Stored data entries
=== Section Start ===

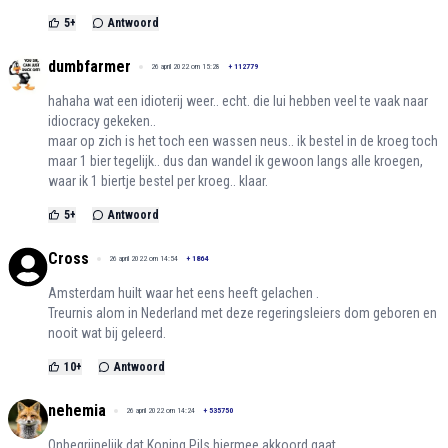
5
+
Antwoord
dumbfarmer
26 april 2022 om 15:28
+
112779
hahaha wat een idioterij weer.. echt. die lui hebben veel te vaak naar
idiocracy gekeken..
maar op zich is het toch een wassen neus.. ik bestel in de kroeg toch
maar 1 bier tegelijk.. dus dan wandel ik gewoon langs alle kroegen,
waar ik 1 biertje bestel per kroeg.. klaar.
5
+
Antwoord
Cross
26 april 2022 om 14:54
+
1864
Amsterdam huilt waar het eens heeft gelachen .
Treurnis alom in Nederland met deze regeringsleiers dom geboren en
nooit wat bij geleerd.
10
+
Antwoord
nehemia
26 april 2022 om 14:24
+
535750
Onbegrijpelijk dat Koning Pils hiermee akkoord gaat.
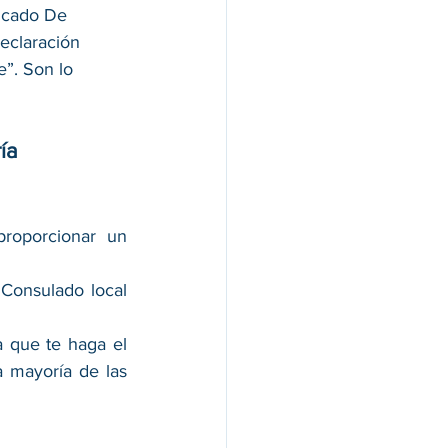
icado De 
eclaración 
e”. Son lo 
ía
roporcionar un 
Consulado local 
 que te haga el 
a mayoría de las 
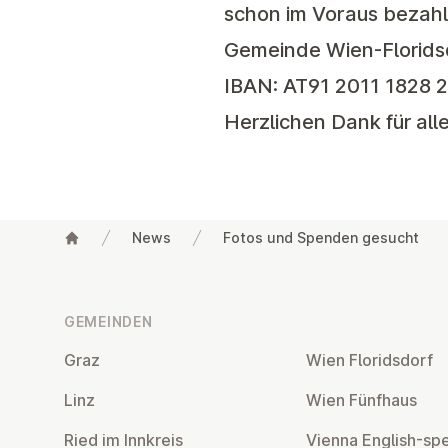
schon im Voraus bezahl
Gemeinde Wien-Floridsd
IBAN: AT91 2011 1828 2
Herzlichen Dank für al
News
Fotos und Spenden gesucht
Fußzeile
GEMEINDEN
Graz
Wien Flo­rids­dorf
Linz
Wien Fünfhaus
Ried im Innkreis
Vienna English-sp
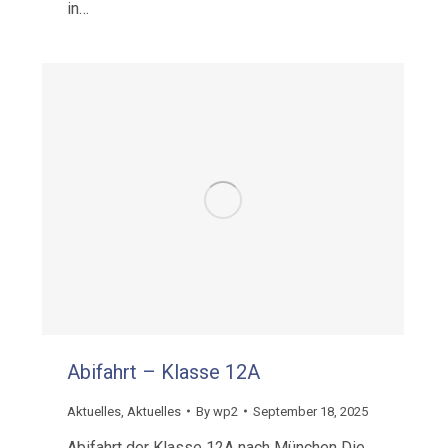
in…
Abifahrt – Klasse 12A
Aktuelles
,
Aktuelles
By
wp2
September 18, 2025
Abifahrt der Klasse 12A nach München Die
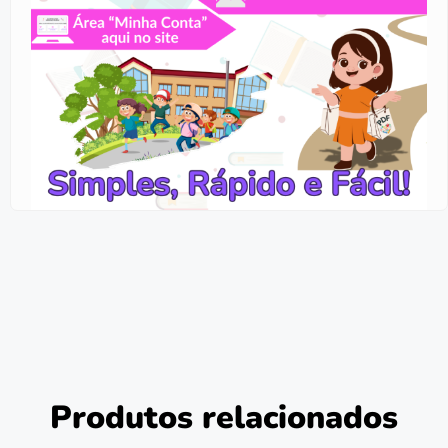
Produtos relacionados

=== Section End ===
=== Section Start ===

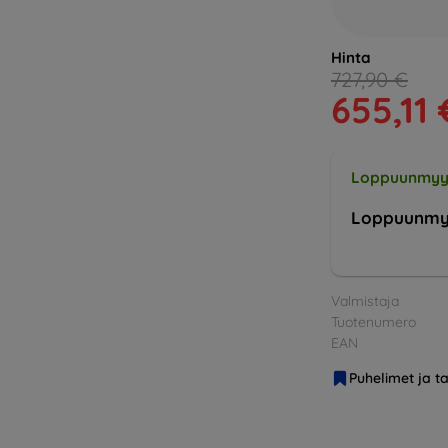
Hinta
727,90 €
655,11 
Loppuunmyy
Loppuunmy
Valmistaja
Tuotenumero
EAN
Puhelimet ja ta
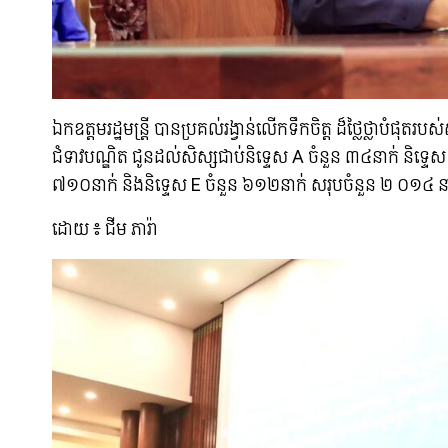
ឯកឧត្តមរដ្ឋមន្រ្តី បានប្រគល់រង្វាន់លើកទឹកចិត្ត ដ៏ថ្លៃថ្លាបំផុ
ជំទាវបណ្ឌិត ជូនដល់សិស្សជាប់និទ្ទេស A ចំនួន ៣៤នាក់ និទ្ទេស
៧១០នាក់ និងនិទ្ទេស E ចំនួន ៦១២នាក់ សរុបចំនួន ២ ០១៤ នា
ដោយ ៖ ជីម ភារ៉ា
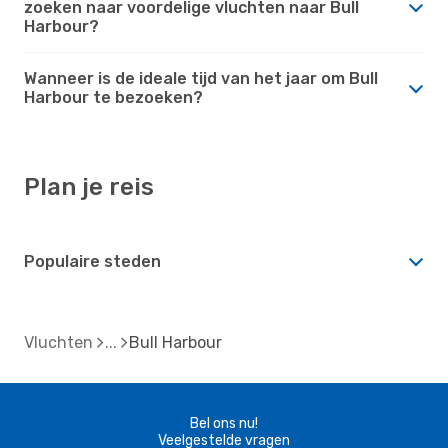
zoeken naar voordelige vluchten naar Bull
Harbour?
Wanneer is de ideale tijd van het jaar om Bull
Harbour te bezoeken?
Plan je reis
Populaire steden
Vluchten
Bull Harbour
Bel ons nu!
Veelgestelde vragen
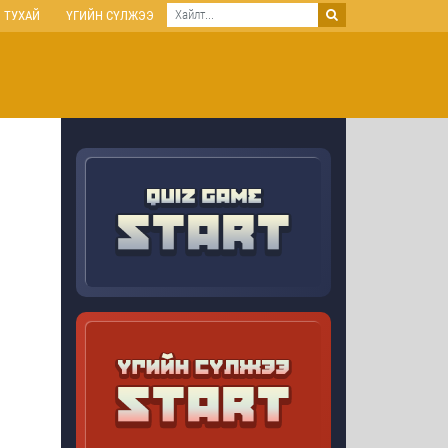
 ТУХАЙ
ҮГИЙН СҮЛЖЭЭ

=== Section End ===

*About this task:* Put the lines from the one containing "schon im Voraus bezahl" through the one containing "Abifahrt der Klasse 12A nach München Die", inclusive, into a numbered list, omitting blank lines. Leave the pictures out of your answer.

*Written solution:*
1. schon im Voraus bezahl
2. Gemeinde Wien-Floridsd
3. IBAN: AT91 2011 1828 2
4. Herzlichen Dank für al
5. News
6. Fotos und Spenden gesucht
7. Fußzeile
8. GEMEINDEN
9. Graz
10. Wien Flo­rids­dorf
11. Linz
12. Wien Fünfhaus
13. Ried im Innkreis
14. Vienna English-sp
15. in…
16. Abifahrt – Klasse 12A
17. Aktuelles
18. ,
19. Aktuelles
20. By
21. wp2
22. September 18, 2025
23. Abifahrt der Klasse 12A nach München Die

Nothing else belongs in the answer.